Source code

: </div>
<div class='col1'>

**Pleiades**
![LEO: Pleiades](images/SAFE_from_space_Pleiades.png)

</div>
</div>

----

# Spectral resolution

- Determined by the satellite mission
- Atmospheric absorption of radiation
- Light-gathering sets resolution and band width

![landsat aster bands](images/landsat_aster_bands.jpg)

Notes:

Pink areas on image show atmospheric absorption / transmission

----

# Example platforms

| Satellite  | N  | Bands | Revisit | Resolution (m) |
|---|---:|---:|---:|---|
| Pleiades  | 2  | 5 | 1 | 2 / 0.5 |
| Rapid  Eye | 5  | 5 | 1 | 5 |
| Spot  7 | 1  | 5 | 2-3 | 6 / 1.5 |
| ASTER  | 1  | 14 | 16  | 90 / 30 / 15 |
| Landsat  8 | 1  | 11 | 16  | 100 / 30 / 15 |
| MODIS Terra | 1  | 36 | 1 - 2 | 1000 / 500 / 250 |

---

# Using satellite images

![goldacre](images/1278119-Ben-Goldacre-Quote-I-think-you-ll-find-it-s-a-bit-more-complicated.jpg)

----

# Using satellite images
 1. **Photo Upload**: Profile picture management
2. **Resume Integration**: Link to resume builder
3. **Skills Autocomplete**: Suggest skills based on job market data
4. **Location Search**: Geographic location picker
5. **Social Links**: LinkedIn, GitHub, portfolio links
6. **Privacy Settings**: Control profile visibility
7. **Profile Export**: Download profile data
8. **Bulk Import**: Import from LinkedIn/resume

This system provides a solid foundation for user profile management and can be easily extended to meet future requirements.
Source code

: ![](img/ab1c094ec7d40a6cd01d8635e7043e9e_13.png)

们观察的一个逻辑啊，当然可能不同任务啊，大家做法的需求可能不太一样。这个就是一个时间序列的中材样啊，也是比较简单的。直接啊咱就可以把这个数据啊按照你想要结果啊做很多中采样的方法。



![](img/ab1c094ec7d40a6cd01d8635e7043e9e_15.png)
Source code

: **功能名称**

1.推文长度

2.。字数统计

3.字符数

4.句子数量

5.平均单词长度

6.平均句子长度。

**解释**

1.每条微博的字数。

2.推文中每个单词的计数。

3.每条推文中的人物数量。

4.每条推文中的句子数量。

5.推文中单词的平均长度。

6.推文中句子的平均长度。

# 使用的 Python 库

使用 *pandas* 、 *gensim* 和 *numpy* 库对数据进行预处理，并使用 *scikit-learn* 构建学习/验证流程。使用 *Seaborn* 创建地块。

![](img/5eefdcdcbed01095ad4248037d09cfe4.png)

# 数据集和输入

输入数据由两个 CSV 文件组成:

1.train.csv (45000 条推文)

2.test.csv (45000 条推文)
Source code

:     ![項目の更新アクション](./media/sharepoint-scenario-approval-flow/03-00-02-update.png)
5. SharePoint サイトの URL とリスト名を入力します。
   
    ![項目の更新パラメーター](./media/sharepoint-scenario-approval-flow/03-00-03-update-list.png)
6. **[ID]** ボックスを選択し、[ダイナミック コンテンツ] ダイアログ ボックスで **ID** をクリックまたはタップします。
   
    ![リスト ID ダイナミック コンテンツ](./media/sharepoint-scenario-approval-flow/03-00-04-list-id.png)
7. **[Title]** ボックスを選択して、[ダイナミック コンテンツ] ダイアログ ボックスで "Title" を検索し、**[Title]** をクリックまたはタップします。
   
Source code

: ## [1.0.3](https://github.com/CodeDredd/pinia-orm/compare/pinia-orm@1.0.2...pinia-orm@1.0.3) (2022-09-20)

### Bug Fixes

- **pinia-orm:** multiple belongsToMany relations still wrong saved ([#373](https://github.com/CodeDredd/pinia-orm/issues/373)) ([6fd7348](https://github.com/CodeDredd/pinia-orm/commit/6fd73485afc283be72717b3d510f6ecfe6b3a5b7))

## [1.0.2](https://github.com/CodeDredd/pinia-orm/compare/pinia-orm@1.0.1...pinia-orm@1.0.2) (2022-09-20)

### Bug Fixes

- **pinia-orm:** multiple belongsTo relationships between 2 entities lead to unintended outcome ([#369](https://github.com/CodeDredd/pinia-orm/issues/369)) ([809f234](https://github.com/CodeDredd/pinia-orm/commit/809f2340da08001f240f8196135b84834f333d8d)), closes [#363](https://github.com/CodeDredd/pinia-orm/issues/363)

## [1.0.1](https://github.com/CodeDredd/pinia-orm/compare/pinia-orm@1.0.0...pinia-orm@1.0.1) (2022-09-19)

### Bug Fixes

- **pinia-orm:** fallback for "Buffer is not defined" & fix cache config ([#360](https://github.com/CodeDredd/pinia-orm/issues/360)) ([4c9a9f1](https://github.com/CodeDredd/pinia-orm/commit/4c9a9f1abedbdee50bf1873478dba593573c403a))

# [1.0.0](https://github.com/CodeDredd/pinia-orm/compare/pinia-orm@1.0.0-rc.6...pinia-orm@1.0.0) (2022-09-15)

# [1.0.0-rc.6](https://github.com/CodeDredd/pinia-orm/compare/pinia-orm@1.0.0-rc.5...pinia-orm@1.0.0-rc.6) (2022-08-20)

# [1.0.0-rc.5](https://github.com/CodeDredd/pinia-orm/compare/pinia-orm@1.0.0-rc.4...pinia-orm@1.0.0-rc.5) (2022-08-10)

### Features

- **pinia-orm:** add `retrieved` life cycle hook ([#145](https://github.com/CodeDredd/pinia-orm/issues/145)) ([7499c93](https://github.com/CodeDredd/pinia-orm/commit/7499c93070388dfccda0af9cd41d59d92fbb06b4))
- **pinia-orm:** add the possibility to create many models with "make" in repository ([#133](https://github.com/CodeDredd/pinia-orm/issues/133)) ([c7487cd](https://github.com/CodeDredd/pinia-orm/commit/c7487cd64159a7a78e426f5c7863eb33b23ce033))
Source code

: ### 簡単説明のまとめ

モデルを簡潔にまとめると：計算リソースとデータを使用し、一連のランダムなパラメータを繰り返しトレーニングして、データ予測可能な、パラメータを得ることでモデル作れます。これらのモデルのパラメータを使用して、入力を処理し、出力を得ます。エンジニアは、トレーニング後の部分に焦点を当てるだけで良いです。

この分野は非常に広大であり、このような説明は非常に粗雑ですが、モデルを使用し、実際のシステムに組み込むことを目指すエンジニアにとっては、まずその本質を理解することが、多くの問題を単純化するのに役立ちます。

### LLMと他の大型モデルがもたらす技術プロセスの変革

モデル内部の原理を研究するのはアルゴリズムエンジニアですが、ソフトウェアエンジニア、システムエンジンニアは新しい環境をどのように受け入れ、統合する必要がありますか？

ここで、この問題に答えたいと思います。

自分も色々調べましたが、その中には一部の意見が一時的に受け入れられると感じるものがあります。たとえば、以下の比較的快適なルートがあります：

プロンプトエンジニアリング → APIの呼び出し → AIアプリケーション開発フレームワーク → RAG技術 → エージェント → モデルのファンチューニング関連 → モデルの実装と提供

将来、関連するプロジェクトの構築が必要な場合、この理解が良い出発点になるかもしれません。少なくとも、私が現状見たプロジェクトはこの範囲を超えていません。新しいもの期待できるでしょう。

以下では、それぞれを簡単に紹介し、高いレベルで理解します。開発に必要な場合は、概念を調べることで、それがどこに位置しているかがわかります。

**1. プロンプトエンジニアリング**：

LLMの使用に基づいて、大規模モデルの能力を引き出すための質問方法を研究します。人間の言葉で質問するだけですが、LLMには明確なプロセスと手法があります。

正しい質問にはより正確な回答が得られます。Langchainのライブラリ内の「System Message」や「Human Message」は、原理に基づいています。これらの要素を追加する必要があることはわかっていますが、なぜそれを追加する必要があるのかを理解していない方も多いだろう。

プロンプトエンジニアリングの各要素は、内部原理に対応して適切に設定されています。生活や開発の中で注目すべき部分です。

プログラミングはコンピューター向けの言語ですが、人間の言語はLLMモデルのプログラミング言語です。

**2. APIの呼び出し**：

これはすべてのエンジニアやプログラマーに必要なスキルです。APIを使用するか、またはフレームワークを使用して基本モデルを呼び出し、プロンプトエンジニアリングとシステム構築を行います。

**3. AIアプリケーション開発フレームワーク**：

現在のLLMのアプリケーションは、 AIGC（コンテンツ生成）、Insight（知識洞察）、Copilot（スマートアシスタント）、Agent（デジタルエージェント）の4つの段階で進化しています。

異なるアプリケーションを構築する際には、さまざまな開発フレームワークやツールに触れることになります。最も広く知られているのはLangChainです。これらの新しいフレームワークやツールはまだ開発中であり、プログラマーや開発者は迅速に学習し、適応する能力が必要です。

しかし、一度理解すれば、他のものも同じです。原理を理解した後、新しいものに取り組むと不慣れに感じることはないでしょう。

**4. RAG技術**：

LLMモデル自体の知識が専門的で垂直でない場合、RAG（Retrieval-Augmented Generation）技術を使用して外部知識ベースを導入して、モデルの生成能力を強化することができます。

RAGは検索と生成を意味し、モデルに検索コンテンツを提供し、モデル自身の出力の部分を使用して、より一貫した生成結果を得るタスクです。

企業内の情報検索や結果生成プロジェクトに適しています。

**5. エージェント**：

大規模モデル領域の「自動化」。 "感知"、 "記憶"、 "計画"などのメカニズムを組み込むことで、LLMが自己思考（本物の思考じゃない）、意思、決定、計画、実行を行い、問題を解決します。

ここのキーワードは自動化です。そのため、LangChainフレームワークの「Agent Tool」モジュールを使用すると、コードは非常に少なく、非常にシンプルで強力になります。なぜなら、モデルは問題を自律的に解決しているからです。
□ □ □ □ □
-- Brief --
The lines above, from the start of the records through the one containing "2-3 | 6 / 1.5 |", are to be printed exactly, and nothing else is to be included.

-- Output of the task --
Source code

: </div>
<div class='col1'>

**Pleiades**
![LEO: Pleiades](images/SAFE_from_space_Pleiades.png)

</div>
</div>

----

# Spectral resolution

- Determined by the satellite mission
- Atmospheric absorption of radiation
- Light-gathering sets resolution and band width

![landsat aster bands](images/landsat_aster_bands.jpg)

Notes:

Pink areas on image show atmospheric absorption / transmission

----

# Example platforms

| Satellite  | N  | Bands | Revisit | Resolution (m) |
|---|---:|---:|---:|---|
| Pleiades  | 2  | 5 | 1 | 2 / 0.5 |
| Rapid  Eye | 5  | 5 | 1 | 5 |
| Spot  7 | 1  | 5 | 2-3 | 6 / 1.5 |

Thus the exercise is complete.